> Requirement 1
Print the amphibian fossil article from "Left: Fossilized body" to "America in Denver.".
> Requirement 2
Proceed with the article on the ancient amphibian imprints from the point where it stops.

> Passage
● ● ● ● ●

Ancient Amphibians Left Full-Body Imprints

Left: Fossilized body imprints of 330-million-year-old salamander-like creatures. Right: An artist's impression of what the creatures looked like. (Image credit: Spencer Lucas/New Mexico Museum of Natural History)

Exquisitely preserved fossilized body imprints of ancient salamander-like creatures have been discovered in 330-million-year-old Pennsylvanian rocks.

The foot-long amphibians lived 100 million years before the first dinosaurs. "Body impressions like this are wholly unheard of," said paleontologist Spencer Lucas, a curator at the New Mexico Museum of Natural History.

Lucas planned to present the discovery Tuesday at the annual meeting of the Geological Society of America in Denver.

● ● ● ● ●

> Recorded data

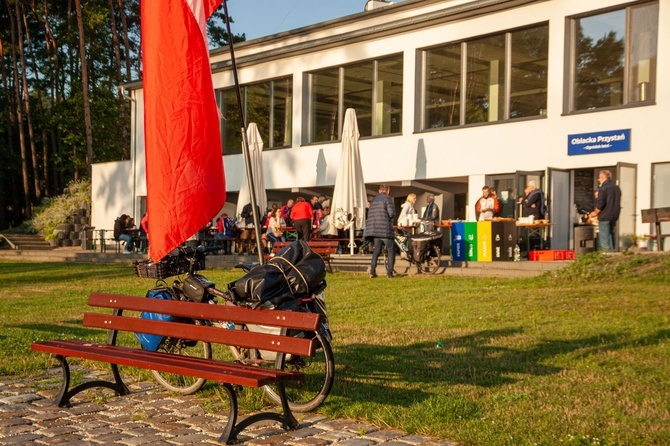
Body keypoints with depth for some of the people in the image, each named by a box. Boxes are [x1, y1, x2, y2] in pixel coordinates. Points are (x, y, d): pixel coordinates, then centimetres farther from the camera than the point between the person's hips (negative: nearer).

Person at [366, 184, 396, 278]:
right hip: (385, 229, -6)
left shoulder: (373, 200, 16)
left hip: (374, 229, 6)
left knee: (377, 249, 15)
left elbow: (369, 215, 17)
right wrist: (391, 219, 7)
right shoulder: (387, 198, -5)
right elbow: (391, 213, -14)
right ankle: (389, 272, 4)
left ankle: (372, 271, 4)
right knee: (391, 250, 7)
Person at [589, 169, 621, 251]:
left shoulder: (602, 188, -15)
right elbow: (617, 203, 17)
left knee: (604, 237, -2)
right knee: (610, 234, 19)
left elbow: (600, 204, -18)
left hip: (604, 217, -8)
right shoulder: (616, 188, 10)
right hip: (614, 216, 8)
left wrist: (595, 213, -4)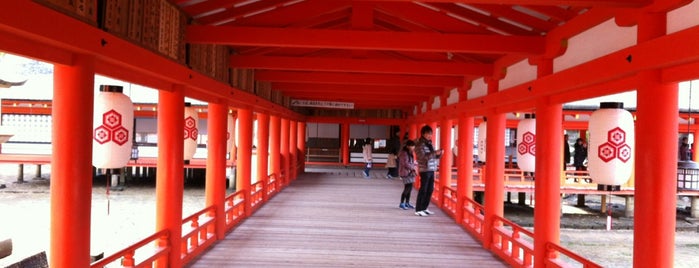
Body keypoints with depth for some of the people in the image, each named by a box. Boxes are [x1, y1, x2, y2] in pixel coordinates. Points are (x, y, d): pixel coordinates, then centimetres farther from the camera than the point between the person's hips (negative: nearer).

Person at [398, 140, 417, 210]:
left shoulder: (410, 153, 14)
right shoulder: (404, 153, -15)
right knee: (407, 188, -10)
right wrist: (414, 167, -9)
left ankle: (407, 203, 20)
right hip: (405, 172, -9)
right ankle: (401, 204, 0)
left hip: (410, 172, 9)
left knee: (409, 188, 10)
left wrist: (415, 164, 1)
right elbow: (406, 164, -19)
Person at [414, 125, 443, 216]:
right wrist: (435, 153, -26)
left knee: (430, 190, 9)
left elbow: (434, 156, 17)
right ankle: (418, 210, 3)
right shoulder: (419, 145, -8)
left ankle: (424, 208, 20)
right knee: (423, 190, -4)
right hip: (425, 170, -8)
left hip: (431, 170, 8)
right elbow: (423, 157, -19)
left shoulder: (430, 143, 15)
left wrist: (439, 154, -4)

● ● ● ● ●

> Task result 1
Left: Fossilized body imprints of 330-million-year-old salamander-like creatures. Right: An artist's impression of what the creatures looked like. (Image credit: Spencer Lucas/New Mexico Museum of Natural History)

Exquisitely preserved fossilized body imprints of ancient salamander-like creatures have been discovered in 330-million-year-old Pennsylvanian rocks.

The foot-long amphibians lived 100 million years before the first dinosaurs. "Body impressions like this are wholly unheard of," said paleontologist Spencer Lucas, a curator at the New Mexico Museum of Natural History.

Lucas planned to present the discovery Tuesday at the annual meeting of the Geological Society of America in Denver.

> Task result 2
While lacking bones, the body imprints contain other rare information about the bones, Lucas said. Without the imprints of the webbed four-toed feet, for instance, it would be virtually impossible to say they were truly amphibians. The imprints also provide body proportions data and reveals the creatures' skin was smooth, not armor plated as might be expected, Lucas said.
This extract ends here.